Swear, scream, cry, he told them. Make it as real as possible for the officers coming through the door.

A voice over the radio announced that the officers down the street were ready to begin.

“Start the music!” the instructor yelled, and the hollering began. The instructor took out his revolver and fired a few blanks toward the floor, alerting the officers outside that there was a shooting in progress.

The two officers hurried into the building, slid around a corner, and came up behind the shooter who did not have enough time to turn before a flurry of hard plastic bullets sailed into his protective vest. The officers checked the hostages, secured the room, and then it was over, hardly 30 seconds after it had begun.

The hostages then returned to their original places, the gunman dusted himself off, and they ran the scenario again and again, all afternoon.

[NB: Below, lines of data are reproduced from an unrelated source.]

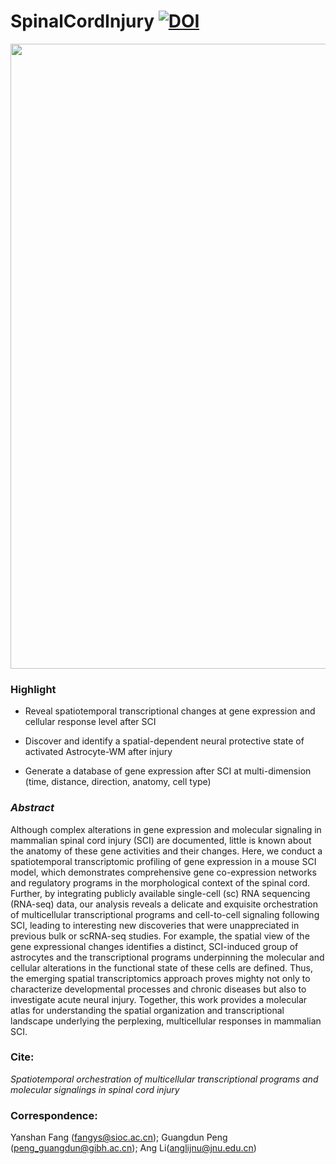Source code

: # SpinalCordInjury [![DOI](https://zenodo.org/badge/513728372.svg)](https://zenodo.org/doi/10.5281/zenodo.11665031)

<div align=left><img src="Figure 1 V11.jpg" width="1000"></div>  
  
### Highlight
  
  
- Reveal spatiotemporal transcriptional changes at gene expression and cellular response level after SCI

- Discover and identify a spatial-dependent neural protective state of activated Astrocyte-WM after injury

- Generate a database of gene expression after SCI at multi-dimension (time, distance, direction, anatomy, cell type)
  
 
### *Abstract*
  
<p>Although complex alterations in gene expression and molecular signaling in mammalian spinal cord injury (SCI) are documented, little is known about the anatomy of these gene activities and their changes. Here, we conduct a spatiotemporal transcriptomic profiling of gene expression in a mouse SCI model, which demonstrates comprehensive gene co-expression networks and regulatory programs in the morphological context of the spinal cord. Further, by integrating publicly available single-cell (sc) RNA sequencing (RNA-seq) data, our analysis reveals a delicate and exquisite orchestration of multicellular transcriptional programs and cell-to-cell signaling following SCI, leading to interesting new discoveries that were unappreciated in previous bulk or scRNA-seq studies. For example, the spatial view of the gene expressional changes identifies a distinct, SCI-induced group of astrocytes and the transcriptional programs underpinning the molecular and cellular alterations in the functional state of these cells are defined. Thus, the emerging spatial transcriptomics approach proves mighty not only to characterize developmental processes and chronic diseases but also to investigate acute neural injury. Together, this work provides a molecular atlas for understanding the spatial organization and transcriptional landscape underlying the perplexing, multicellular responses in mammalian SCI.<p>

### Cite: <br>
*Spatiotemporal orchestration of multicellular transcriptional programs and molecular signalings in spinal cord injury*
  
  
  
  
### Correspondence:<br>
Yanshan Fang ([fangys@sioc.ac.cn](mailto:fangys@sioc.ac.cn)); Guangdun Peng ([peng_guangdun@gibh.ac.cn](mailto:peng_guangdun@grmh-gdl.cn)); Ang Li([anglijnu@jnu.edu.cn](mailto:anglijnu@jnu.edu.cn))
  
  
  
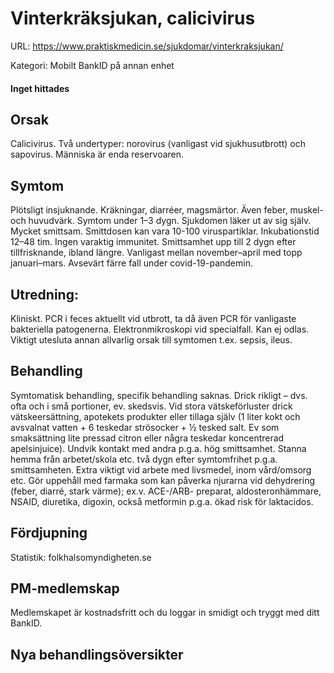 # Vinterkräksjukan, calicivirus

URL: https://www.praktiskmedicin.se/sjukdomar/vinterkraksjukan/



Kategori: Mobilt BankID på annan enhet

#### Inget hittades

## Orsak

Calicivirus. Två undertyper: norovirus (vanligast vid sjukhusutbrott) och sapovirus. Människa är enda reservoaren.

## Symtom

Plötsligt insjuknande. Kräkningar, diarréer, magsmärtor. Även feber, muskel- och huvudvärk. Symtom under 1–3 dygn. Sjukdomen läker ut av sig själv.
Mycket smittsam. Smittdosen kan vara 10-100 viruspartiklar. Inkubationstid 12–48 tim. Ingen varaktig immunitet. Smittsamhet upp till 2 dygn efter tillfrisknande, ibland längre.
Vanligast mellan november–april med topp januari–mars. Avsevärt färre fall under covid-19-pandemin.

## Utredning:

Kliniskt. PCR i feces aktuellt vid utbrott, ta då även PCR för vanligaste bakteriella patogenerna. Elektronmikroskopi vid specialfall. Kan ej odlas. Viktigt utesluta annan allvarlig orsak till symtomen t.ex. sepsis, ileus.

## Behandling

Symtomatisk behandling, specifik behandling saknas. Drick rikligt – dvs. ofta och i små portioner, ev. skedsvis. Vid stora vätskeförluster drick vätskeersättning, apotekets produkter eller tillaga själv (1 liter kokt och avsvalnat vatten + 6 teskedar strösocker + ½ tesked salt. Ev som smaksättning lite pressad citron eller några teskedar koncentrerad apelsinjuice).
Undvik kontakt med andra p.g.a. hög smittsamhet. Stanna hemma från arbetet/skola etc. två dygn efter symtomfrihet p.g.a. smittsamheten. Extra viktigt vid arbete med livsmedel, inom vård/omsorg etc.
Gör uppehåll med farmaka som kan påverka njurarna vid dehydrering (feber, diarré, stark värme); ex.v. ACE-/ARB- preparat, aldosteronhämmare, NSAID, diuretika, digoxin, också metformin p.g.a. ökad risk för laktacidos.

## Fördjupning

Statistik: folkhalsomyndigheten.se

## PM-medlemskap

Medlemskapet är kostnadsfritt och du loggar in smidigt och tryggt med ditt BankID.

## Nya behandlingsöversikter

The instructor, who asked not to be named, said that speed was the key to resolving these scenarios with the fewest numbers of casualties.

“If you look at these past incidents, you really need to get to the shooter within five minutes. That is when most of the action happens,” he said. “You are going against people who do not expect to come out alive. You really have to be aggressive.”

Lt. Arthur Hector, territorial training director for the VIPD, explained that training for dealing with active shooters was important, because in a real world scenario, police would not have much time to plan.

“Normally, if there is an armed perpetrator, police can hold back and wait for a SWAT team to arrive,” he said. “But in an active shooter situation, the first responder has to neutralize the threat as quickly as possible to minimize casualties.”

Hector said that while the exercise may conjure images of the recent massacre at the Sandy Hook Elementary School in Newtown, CT, the training was not directly in response to that incident.

“This is something that was being looked at from before, because that may be the last incident, the most recent, but we saw a trend of incidents going on for a good while,” he said.

Hector said that it was important to keep an eye on what is happening in the states, because problems that start there often trickle into the territory, citing the rise of organized gangs as an example. He said he wanted his officers trained in active shooter scenarios because he believes it’s inevitable that such an event will eventually happen in the territory.

“It’s not a matter of if – it’s a matter of when,” he said.